Now that an agreement has been reached, regular shipments of materials and supplies to the city will resume as soon as possible, says Manitoba Hydro, as will a gradual increase in the number of workers at the site. About 1,000 workers will return to continue construction over the coming weeks, all of whom will be required to test negative for COVID-19 before resuming work.
RCMP served Spence with a court injunction May 20 to remove the blockade on Highway 280 or face possible arrest. She accepted it, then ripped it up in front of hundreds of onlookers who had gathered at the blockade site to show solidarity with the actions of those who set up the blockade.

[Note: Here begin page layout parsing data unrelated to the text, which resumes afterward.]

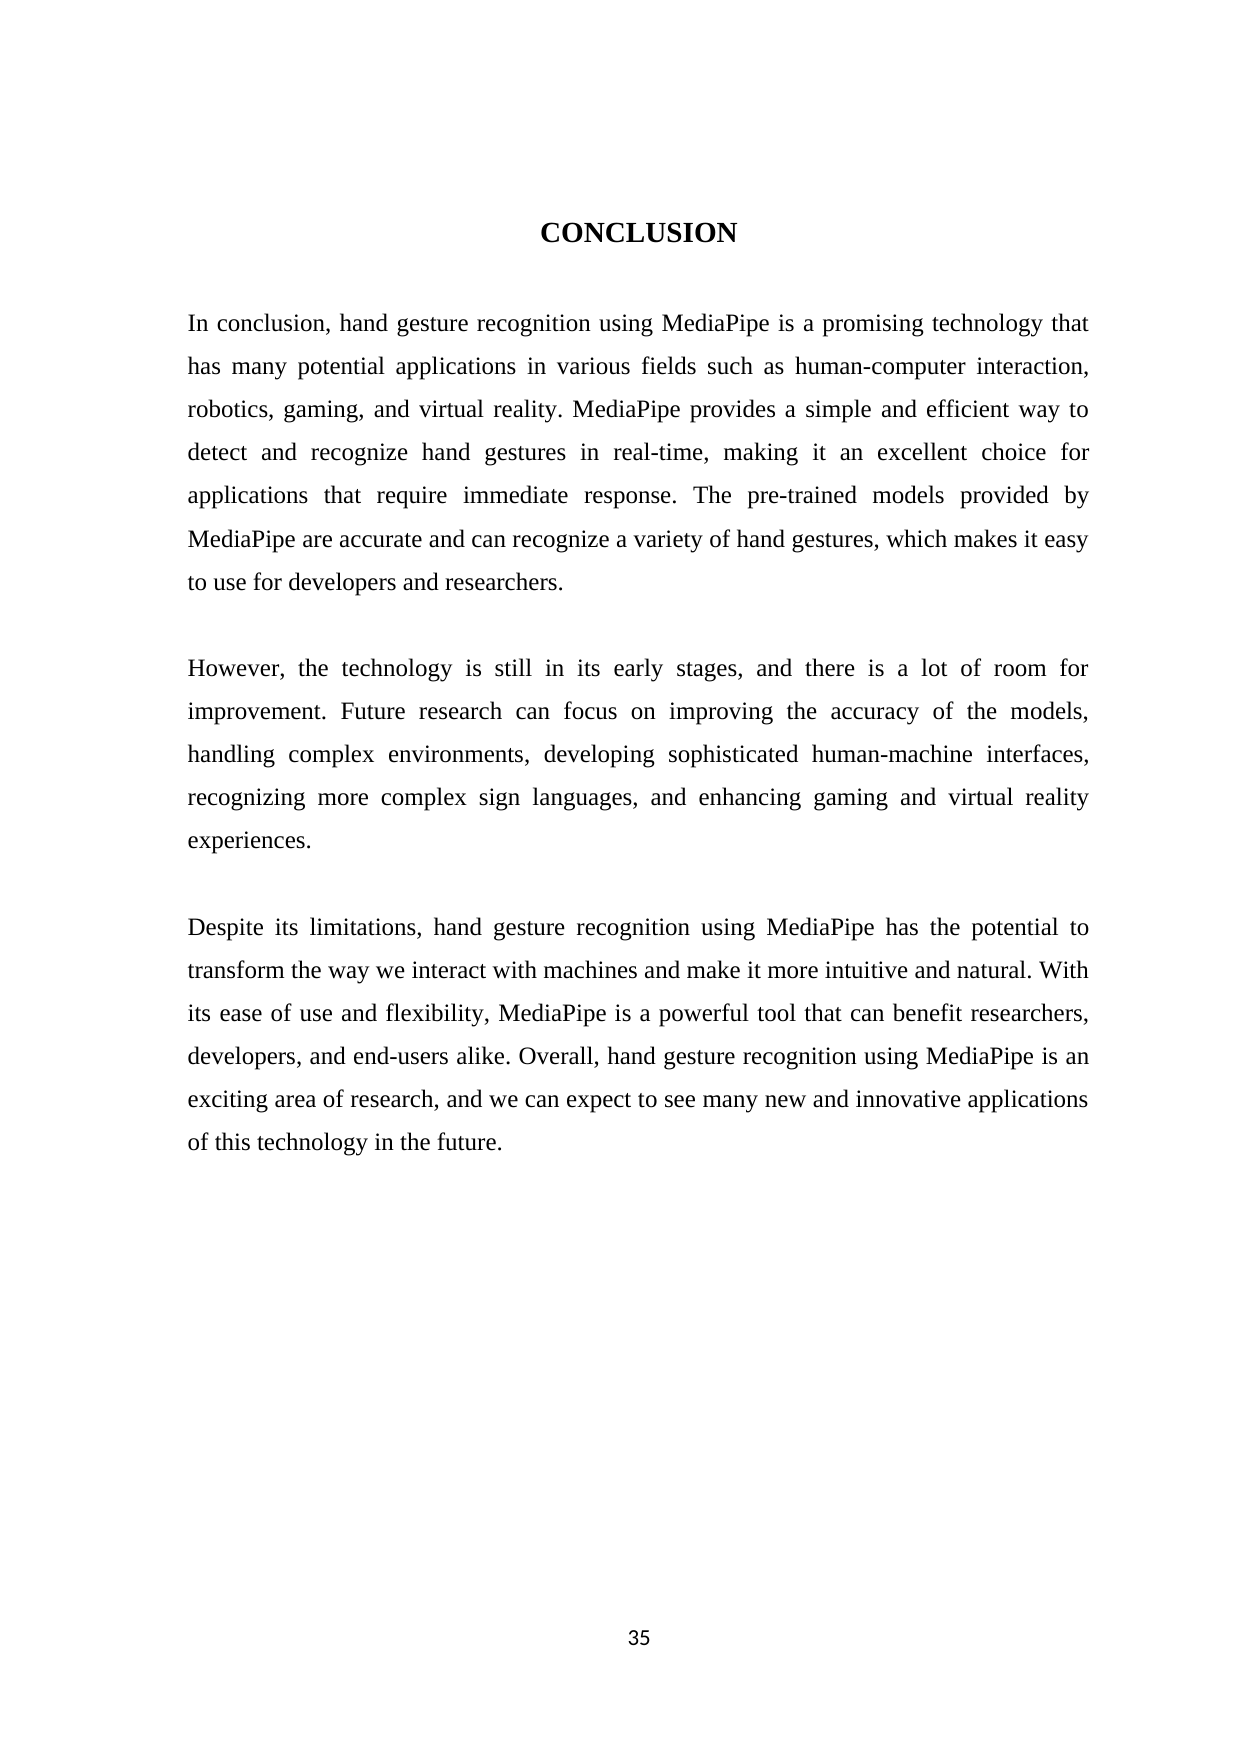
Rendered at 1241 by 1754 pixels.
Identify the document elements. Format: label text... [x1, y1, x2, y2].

text However, the technology is still in its early stages, and there is a lot of room for improvement. Future research can focus on improving the accuracy of the models, handling complex environments, developing sophisticated human-machine interfaces, recognizing more complex sign languages, and enhancing gaming and virtual reality experiences. [187, 653, 1090, 854]
text CONCLUSION [187, 215, 1090, 248]
text In conclusion, hand gesture recognition using MediaPipe is a promising technology that has many potential applications in various fields such as human-computer interaction, robotics, gaming, and virtual reality. MediaPipe provides a simple and efficient way to detect and recognize hand gestures in real-time, making it an excellent choice for applications that require immediate response. The pre-trained models provided by MediaPipe are accurate and can recognize a variety of hand gestures, which makes it easy to use for developers and researchers. [187, 308, 1090, 596]
text Despite its limitations, hand gesture recognition using MediaPipe has the potential to transform the way we interact with machines and make it more intuitive and natural. With its ease of use and flexibility, MediaPipe is a powerful tool that can benefit researchers, developers, and end-users alike. Overall, hand gesture recognition using MediaPipe is an exciting area of research, and we can expect to see many new and innovative applications of this technology in the future. [187, 912, 1090, 1156]
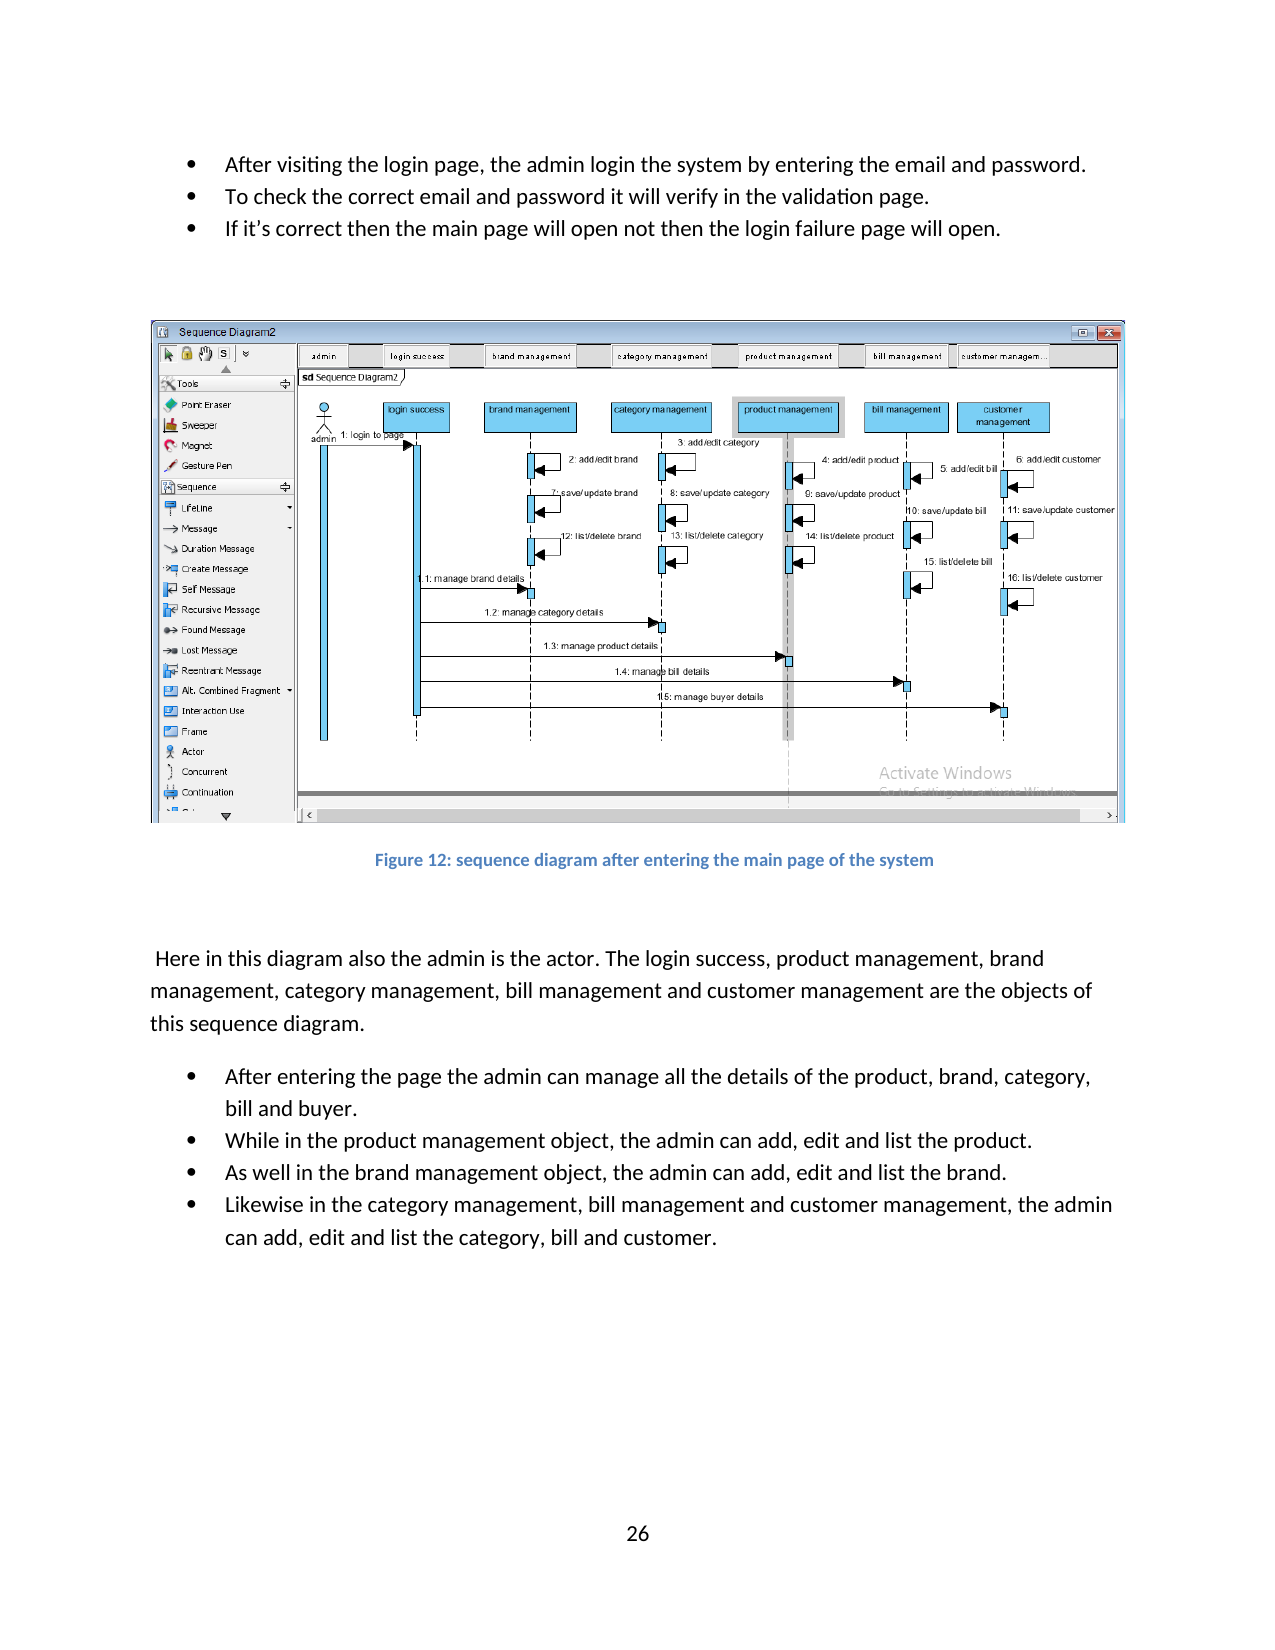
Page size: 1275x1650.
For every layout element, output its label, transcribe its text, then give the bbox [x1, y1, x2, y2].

The blockade drew the attention of Manitoba politicians as well as of organizations like Amnesty International, which said the Crown corporation should respect the rights of First Nations in the area near the new dam.
“Indigenous communities in Northern Manitoba are rightfully occupying and defending lands to which they still hold inherent title,” said Amnesty International Canada Indigenous rights campaign advisor Anna Collins in a May 20 news release. “Without question, these communities have an inherent responsibility and right to control access into their territories to protect their communities from COVID-19 and prevent unsustainable pressure on healthcare systems in rural and remote areas. Governments should be applauding and actively supporting these efforts, not ignoring the concerns of First Nations and criminalizing community elders and leaders.”
MKO Grand Chief Garrison Settee, who was present when RCMP delivered to injunction to Spence, said in Sunday’s news release that he was proud of the chiefs for taking action to protect their communities, which could be particularly vulnerable to COVID-19 spreading if it were to infect some of their residents, due to crowded housing and lack of access to sufficient medical care.
“As leaders, we are the protectors of our communities,” Settee said. “I commend the chief and councillors for stepping up in a major way to protect their people. I am proud to stand with them. I also commend the CEO of Manitoba Hydro for making it a priority to work directly with First Nations leaders. I urge governments and corporations to do their due diligence when it comes to engaging with the First Nations leaders throughout Canada on resource development and other projects. If we are to move forward in the spirit of reconciliation, we absolutely must be full partners at the table.”
The 695-megawatt Keeyask generating station is currently tracking to meet its $8.7 billion budget and to have the first unit producing power by this October, Manitoba Hydro says.